Sin embargo, se señala que el análisis de los sectores castrenses refleja un diagnóstico de recursos insuficientes para llevar a cabo estas nuevas directrices. En este sentido, el presupuesto para el año 2027 prevé un aumento del 20% en la asignación a Defensa, lo que resulta insuficiente considerando que la inflación se estima en un 30% por parte de diversas consultoras. Además, se mantiene la crisis de la obra social de las Fuerzas Armadas, con una deuda acumulada que asciende a 160.000 millones de pesos.
Las inquietudes entre los uniformados son palpables. Un oficial activo comentó que en varias provincias, suboficiales y oficiales subalternos están más enfocados en la incorporación a la Policía local que en cuestiones relacionadas con el ejército, lo que refleja el descontento por los bajos salarios.
El germen de esta nueva propuesta se encuentra en el decreto 1112/24, que amplía el concepto de amenazas externas, incluyendo cualquier factor que afecte la integridad territorial del país. Según el teniente general retirado Juan Martín Paleo, el proyecto carece de los recursos necesarios para que las Fuerzas Armadas defiendan efectivamente las fronteras y advierte sobre la creación de un aparato burocrático centralizado en la Casa Rosada.

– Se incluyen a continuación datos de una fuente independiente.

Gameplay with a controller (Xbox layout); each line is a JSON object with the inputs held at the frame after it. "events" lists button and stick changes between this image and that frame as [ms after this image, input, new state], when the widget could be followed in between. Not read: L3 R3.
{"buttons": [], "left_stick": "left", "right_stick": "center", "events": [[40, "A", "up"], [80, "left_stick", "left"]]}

A pesar de las críticas, algunos sectores dentro de las Fuerzas Armadas consideran que es positivo que el Estado retome la discusión sobre las necesidades defensivas del país, aunque existe un consenso sobre las limitaciones prácticas que enfrentarán al intentar implementar el Consejo de Seguridad Nacional.
Las voces castrenses también han expresado su preocupación por la posibilidad de que las Fuerzas Armadas asuman funciones que no les corresponden. Un general experimentado subrayó que “ampliar el concepto de amenazas no implica que deban convertirse en una fuerza de seguridad”. El proyecto ha sido calificado como una ley ómnibus que mezcla diferentes temáticas y que reabre el debate sobre actividades de inteligencia en el ámbito interno, un tema que había sido cerrado en democracia.
Por otro lado, el exjefe militar Paleo destacó la falta de consideración sobre la problemática de la milla 350, lo que podría limitar la capacidad de Argentina para proteger sus recursos marinos. Sabina Frederic, exministra de Seguridad, añadió que este proyecto está diseñado para generar discusiones sobre las misiones y objetivos de las Fuerzas Armadas, en un momento en que su presupuesto es el más bajo de la región.